## Directions for this task:
Whatever comes before the line containing "दीपावली पर बोनस और डीए से" stays out; transcribe that line and all that follow to the end of the records exactly, with no pictures.

(Saved entries)
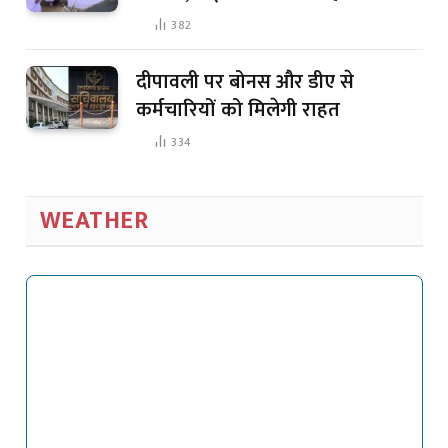
382
दीपावली पर बोनस और डीए से
कर्मचारियों को मिलेगी राहत
334
WEATHER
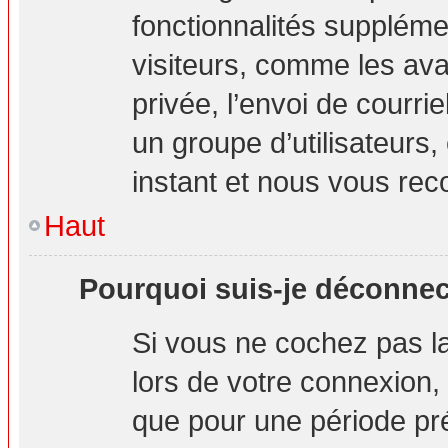
fonctionnalités suppléme
visiteurs, comme les ava
privée, l’envoi de courrie
un groupe d’utilisateurs,
instant et nous vous re
Haut
Pourquoi suis-je déconne
Si vous ne cochez pas 
lors de votre connexion
que pour une période pré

## Expected answer:
दीपावली पर बोनस और डीए से
कर्मचारियों को मिलेगी राहत
334
WEATHER
fonctionnalités suppléme
visiteurs, comme les ava
privée, l’envoi de courrie
un groupe d’utilisateurs,
instant et nous vous re
Haut
Pourquoi suis-je déconne
Si vous ne cochez pas 
lors de votre connexion
que pour une période pré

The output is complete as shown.